(Available data)
* * * * *
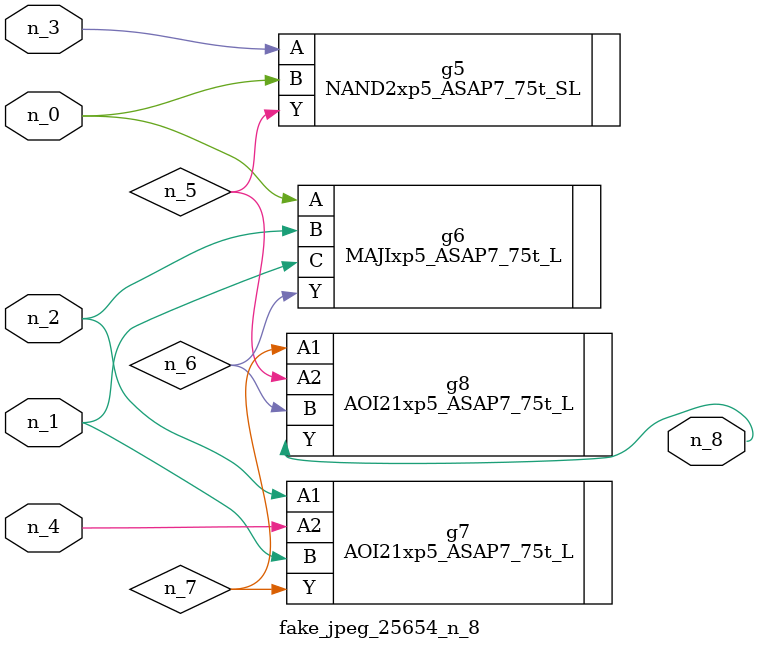
<source format=v>
module fake_jpeg_25654_n_8 (n_3, n_2, n_1, n_0, n_4, n_8);

input n_3;
input n_2;
input n_1;
input n_0;
input n_4;

output n_8;

wire n_6;
wire n_5;
wire n_7;

NAND2xp5_ASAP7_75t_SL g5 ( 
.A(n_3),
.B(n_0),
.Y(n_5)
);

MAJIxp5_ASAP7_75t_L g6 ( 
.A(n_0),
.B(n_2),
.C(n_1),
.Y(n_6)
);

AOI21xp5_ASAP7_75t_L g7 ( 
.A1(n_2),
.A2(n_4),
.B(n_1),
.Y(n_7)
);

AOI21xp5_ASAP7_75t_L g8 ( 
.A1(n_7),
.A2(n_5),
.B(n_6),
.Y(n_8)
);


endmodule
</source>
* * * * *
(Exercise prompt)
Since the pictures are not wanted, write out the rest of the data exactly as it reads.

(Answer section)
<source format=v>
module fake_jpeg_25654_n_8 (n_3, n_2, n_1, n_0, n_4, n_8);

input n_3;
input n_2;
input n_1;
input n_0;
input n_4;

output n_8;

wire n_6;
wire n_5;
wire n_7;

NAND2xp5_ASAP7_75t_SL g5 ( 
.A(n_3),
.B(n_0),
.Y(n_5)
);

MAJIxp5_ASAP7_75t_L g6 ( 
.A(n_0),
.B(n_2),
.C(n_1),
.Y(n_6)
);

AOI21xp5_ASAP7_75t_L g7 ( 
.A1(n_2),
.A2(n_4),
.B(n_1),
.Y(n_7)
);

AOI21xp5_ASAP7_75t_L g8 ( 
.A1(n_7),
.A2(n_5),
.B(n_6),
.Y(n_8)
);


endmodule
</source>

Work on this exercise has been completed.